An unusually large number of tankers changed ownership in recent months, according to international reports, leading to speculation that Russian oil is being smuggled by untracked aging oil tankers.
Oil analysts say Russia has joined Iran and Venezuela in using shadow oil tankers to ship large volumes of crude oil.
Russia has acquired about 100 of these old tankers in recent months leading up to Monday’s oil sanctions from the U.S. and European Union. Many of the “dark” oil tankers are old, and they turn off their GPS tracking systems while on the high seas so they can transfer oil onto tankers that have no links to Russia, thus laundering the source of the oil. This prevents the oil exports as being flagged by countries taking part in the sanctions against Russia over its invasion of Ukraine.
International vessel traffic can be seen at this vesselfinder.com website. Dark tankers will not necessarily show up on the vessel tracking system, which is satellite assisted.
Ahead of Monday’s European Union embargo on imports of Russian crude oil, which had been announced months in advance, hundreds of tankers that were aging out of service changed ownership to companies not part of the European Union or G7 countries.
Many of those old tankers, which have no insurance from Western companies such as Lloyds, have already shown up at Russian ports to load crude, according to the Houston Chronicle. It is an environmental disaster waiting to happen, OilPrice.com reports.
In March, news reports revealed that Russian oil tankers had averaged 12 “dark activities” per week since the country invaded Ukraine. That activity has now spiked again.
On Monday, European Union’s cap went into effect, limiting Russian oil to $60 a barrel, meaning companies in the EU, as well and United States, Canada, and Australia, are not buying from any entity that breaches the cap for oil originated in Russia.
“The cap on the price of Russian oil transported by sea is designed to affect the country’s exports worldwide, in addition to the EU-wide embargo on Russian crude oil, which comes into force on 5 December and which the UK is also adopting. Countries not party to the deal will only be able to access services such as insurance, shipping and brokerage if they trade Russian oil at or below the $60 cap.

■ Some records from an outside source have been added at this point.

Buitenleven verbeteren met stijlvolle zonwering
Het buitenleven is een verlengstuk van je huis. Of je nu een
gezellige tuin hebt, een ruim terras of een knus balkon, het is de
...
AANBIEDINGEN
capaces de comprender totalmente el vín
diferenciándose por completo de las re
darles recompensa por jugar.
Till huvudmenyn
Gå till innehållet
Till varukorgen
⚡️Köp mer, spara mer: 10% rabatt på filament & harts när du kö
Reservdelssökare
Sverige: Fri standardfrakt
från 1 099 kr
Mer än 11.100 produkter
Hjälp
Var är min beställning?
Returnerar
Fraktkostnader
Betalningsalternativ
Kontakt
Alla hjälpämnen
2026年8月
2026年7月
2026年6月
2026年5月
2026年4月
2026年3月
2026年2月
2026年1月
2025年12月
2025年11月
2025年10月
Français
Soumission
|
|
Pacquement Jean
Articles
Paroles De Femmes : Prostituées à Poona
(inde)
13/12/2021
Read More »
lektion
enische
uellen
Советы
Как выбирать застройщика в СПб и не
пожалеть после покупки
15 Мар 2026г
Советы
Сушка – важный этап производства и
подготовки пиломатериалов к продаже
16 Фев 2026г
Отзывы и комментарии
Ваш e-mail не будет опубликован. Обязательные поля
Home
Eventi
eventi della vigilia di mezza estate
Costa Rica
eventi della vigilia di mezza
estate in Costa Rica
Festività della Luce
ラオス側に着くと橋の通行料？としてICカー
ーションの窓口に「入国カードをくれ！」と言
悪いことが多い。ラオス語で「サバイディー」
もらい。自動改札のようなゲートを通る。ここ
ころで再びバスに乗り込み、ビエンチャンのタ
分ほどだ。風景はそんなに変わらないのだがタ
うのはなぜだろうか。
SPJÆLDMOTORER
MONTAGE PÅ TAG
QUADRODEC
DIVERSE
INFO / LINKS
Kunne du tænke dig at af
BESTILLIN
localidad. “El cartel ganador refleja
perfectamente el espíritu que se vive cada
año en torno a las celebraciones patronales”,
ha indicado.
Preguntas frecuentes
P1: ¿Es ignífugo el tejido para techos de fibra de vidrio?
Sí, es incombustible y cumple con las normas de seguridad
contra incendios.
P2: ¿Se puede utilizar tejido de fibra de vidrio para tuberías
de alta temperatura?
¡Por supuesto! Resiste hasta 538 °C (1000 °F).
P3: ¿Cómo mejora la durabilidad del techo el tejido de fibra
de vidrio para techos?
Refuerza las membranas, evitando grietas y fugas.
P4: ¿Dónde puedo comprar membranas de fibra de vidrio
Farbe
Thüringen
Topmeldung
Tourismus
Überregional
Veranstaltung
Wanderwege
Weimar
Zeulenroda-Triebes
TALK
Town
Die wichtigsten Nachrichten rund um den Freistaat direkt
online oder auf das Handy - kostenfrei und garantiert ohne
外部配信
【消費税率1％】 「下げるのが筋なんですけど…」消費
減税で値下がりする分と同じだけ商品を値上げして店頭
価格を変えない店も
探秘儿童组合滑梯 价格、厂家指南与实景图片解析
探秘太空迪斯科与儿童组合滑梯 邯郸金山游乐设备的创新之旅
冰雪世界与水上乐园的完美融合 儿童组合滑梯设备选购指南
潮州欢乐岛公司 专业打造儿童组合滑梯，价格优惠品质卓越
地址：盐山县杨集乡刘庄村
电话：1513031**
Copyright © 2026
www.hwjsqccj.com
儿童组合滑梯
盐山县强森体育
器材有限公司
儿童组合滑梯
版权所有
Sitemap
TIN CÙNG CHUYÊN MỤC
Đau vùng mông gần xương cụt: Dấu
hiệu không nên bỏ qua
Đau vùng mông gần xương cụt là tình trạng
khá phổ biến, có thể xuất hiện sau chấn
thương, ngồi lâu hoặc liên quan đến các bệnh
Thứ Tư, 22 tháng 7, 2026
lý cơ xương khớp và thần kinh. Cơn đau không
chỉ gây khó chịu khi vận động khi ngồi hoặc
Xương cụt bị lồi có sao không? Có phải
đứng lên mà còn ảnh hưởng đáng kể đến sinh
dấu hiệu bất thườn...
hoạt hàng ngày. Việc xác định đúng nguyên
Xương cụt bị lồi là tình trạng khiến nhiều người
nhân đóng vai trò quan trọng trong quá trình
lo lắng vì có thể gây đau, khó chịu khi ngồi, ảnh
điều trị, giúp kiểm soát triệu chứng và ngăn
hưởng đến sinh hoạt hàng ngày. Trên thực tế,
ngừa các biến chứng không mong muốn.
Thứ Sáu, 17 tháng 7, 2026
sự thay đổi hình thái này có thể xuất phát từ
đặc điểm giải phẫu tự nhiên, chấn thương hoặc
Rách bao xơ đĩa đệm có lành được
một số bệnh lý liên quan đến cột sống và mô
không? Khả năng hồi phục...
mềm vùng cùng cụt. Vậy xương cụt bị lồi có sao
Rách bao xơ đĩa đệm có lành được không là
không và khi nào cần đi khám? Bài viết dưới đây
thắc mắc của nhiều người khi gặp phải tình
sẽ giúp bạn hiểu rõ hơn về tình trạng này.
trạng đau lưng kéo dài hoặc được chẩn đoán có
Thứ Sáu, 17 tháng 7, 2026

As the countries involved in the deal, such as the UK, are the world’s largest service providers, the belief is that most countries and businesses will be forced to comply,” The Guardian wrote last week.
The G7 nations – Canada, France, Germany, Italy, Japan, the UK and US – provide insurance services for 90% of the world’s cargo while Greece, an EU member state, is a major player in the shipping industry, the newspaper explained.
“The cap is aimed at maintaining the flow of oil to countries such as China, India, Turkey and the United Arab Emirates, which have not banned Russian oil imports, while maintaining economic pressure on the Kremlin,” according to the Guardian.
“The monthly average of both so-called dark activities and ship-to-ship operations in the south Atlantic doubled in the September to November period compared with the previous three months, according to an analysis of movements by the maritime intelligence company Windward. There were around 35 incidents of ‘dark activity’ in September, nearly 50 in October and numbers dipped to just over 40 in November,” Guardian reported.
Windward tracked one tanker that went dark and was sailing under a Cameroon flag, then changed its registration and call sign to a Seychelles-based company, and then was spotted in Cape Verde. From there, it moved to the north mid-Atlantic, where it stayed for three days before heading to the coast of Namibia. It was sending out false signals about its location the entire time. After that, it moved to the coast of Angola and stayed put for six days, which is unusual behavior for a tanker at sea. Windward was able to detect a change in the draft of the vessel on Nov. 20, suggesting that the tanker took on oil at that point, from an unknown source.
A traffic jam of oil tankers is reported to have built up in Turkish waters near the Bosporus Strait as Turkey’s government demands proof of insurance cover before allowing ships to pass.